As previously reported, the bill to put the measure on the ballot had been put forth by Sen. Gerald Dial, R-Lineville. Dial, 81, said that he believes that children might rethink harming their fellow students if they see God’s law before their eyes.
“I believe that if you had the Ten Commandments posted in a prominent place in school, it has the possibility to prohibit some student from taking action to kill other students,” he stated, according to the Alabama Political Reporter. “If this bill stops one school shooting in Alabama, just one, then it’s worth the time and effort we’re putting into it.”
It was approved by the legislature earlier this year to be presented as a ballot question for voters.
The Ten Commandments Amendment PAC was behind the effort to pass the amendment, while groups such as the American Civil Liberties Union (ACLU) and Americans United for Separation of Church and State, opposed it.
“The Ten Commandments are a religious code of behavior that some, but not all, Americans accept. The proper place for them to be displayed is in our nation’s houses of worship,” Americans United asserted.
1 John 5:2-3 reads, “By this we know that we love the children of God: when we love God and keep His commandments. For this is the love of God: that we keep His commandments, and His commandments are not grievous.”

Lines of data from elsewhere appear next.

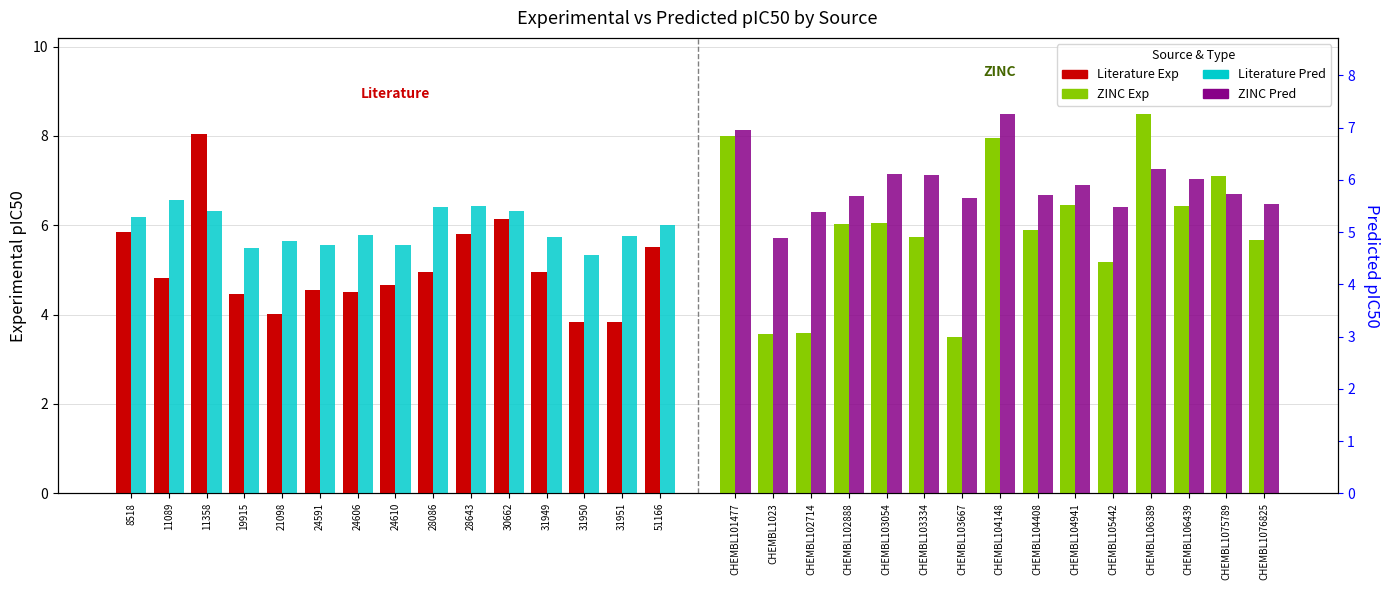

What is the value of the ZINC Exp bar at the 15th from the left?

5.7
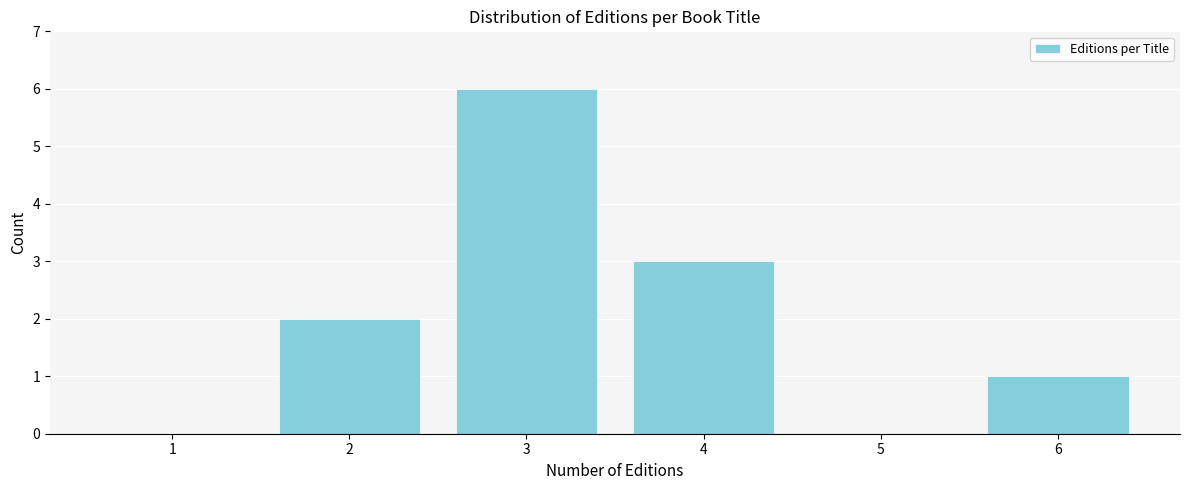

Reading left to right, list all the values displayed in this chart.

1=0	2=2	3=6	4=3	5=0	6=1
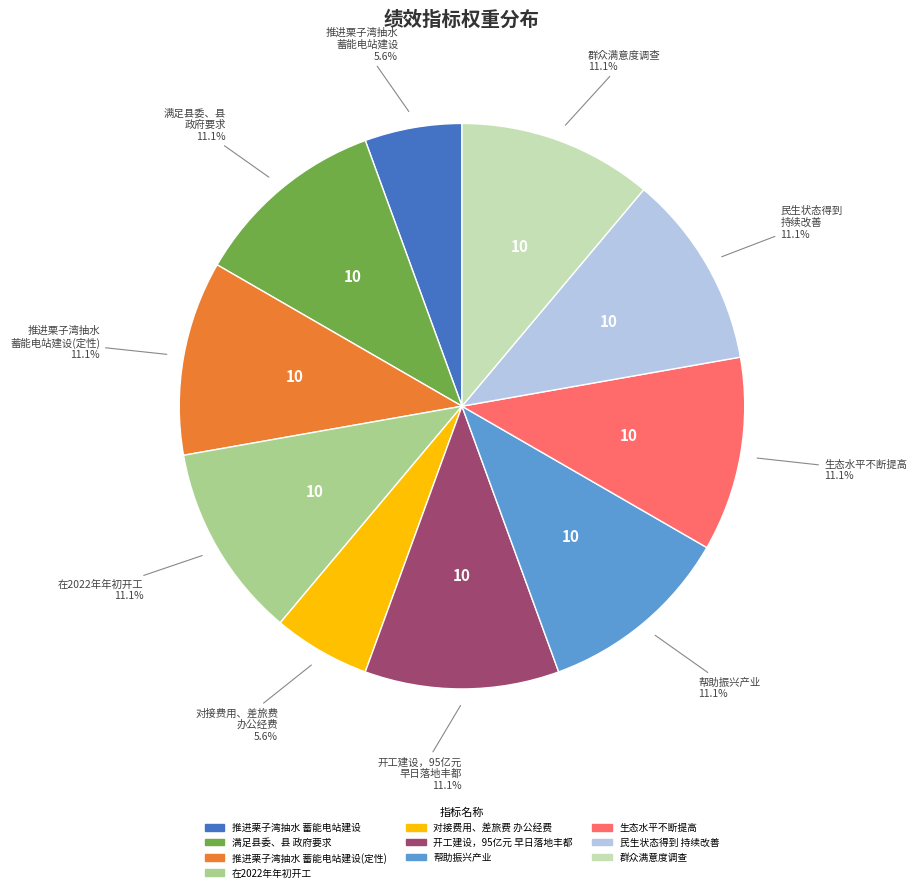

Does any single category account for the majority?

No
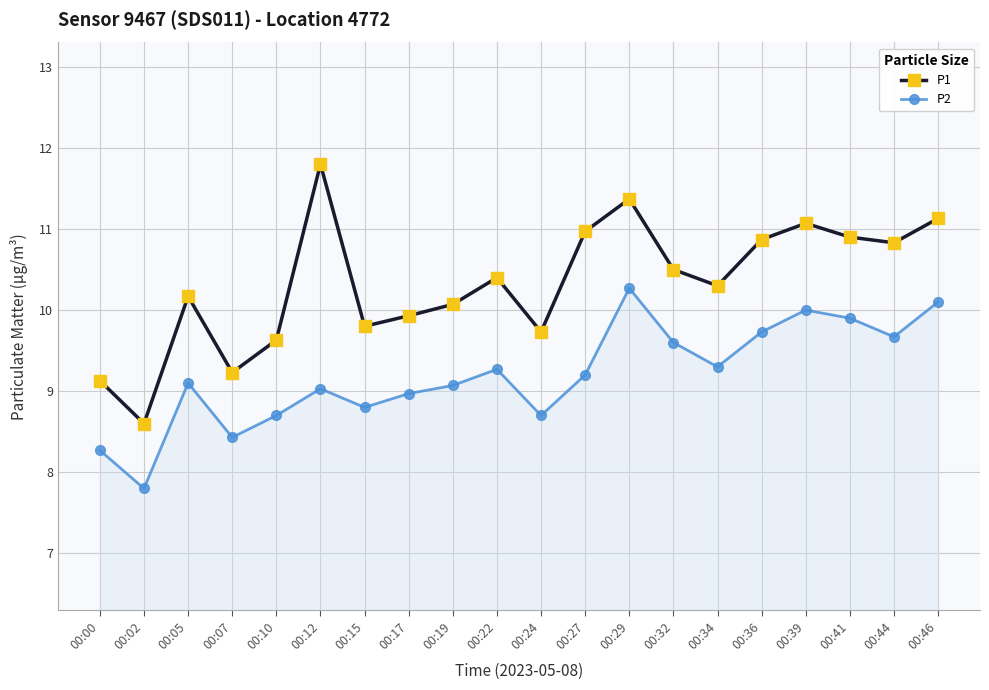

Does the chart display data point markers on the line(s)?

Yes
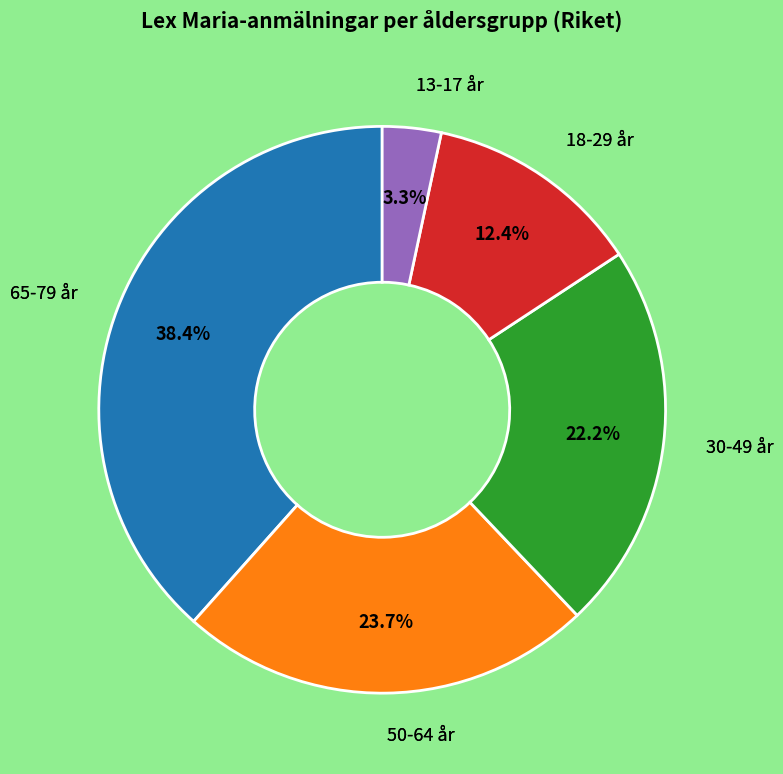

Is there any slice that represents more than half of the pie?

No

Romans 13:8-10 also outlines, “Owe no man anything but to love one another, for he that loveth another hath fulfilled the law. For this: thou shalt not commit adultery, thou shalt not kill, thou shalt not steal, thou shalt not bear false witness, thou shalt not covet, and if there be any other commandment, it is briefly comprehended in this saying, namely, thou shalt love thy neighbour as thyself. Love worketh no ill to his neighbor. Therefore, love is the fulfilling of the law.”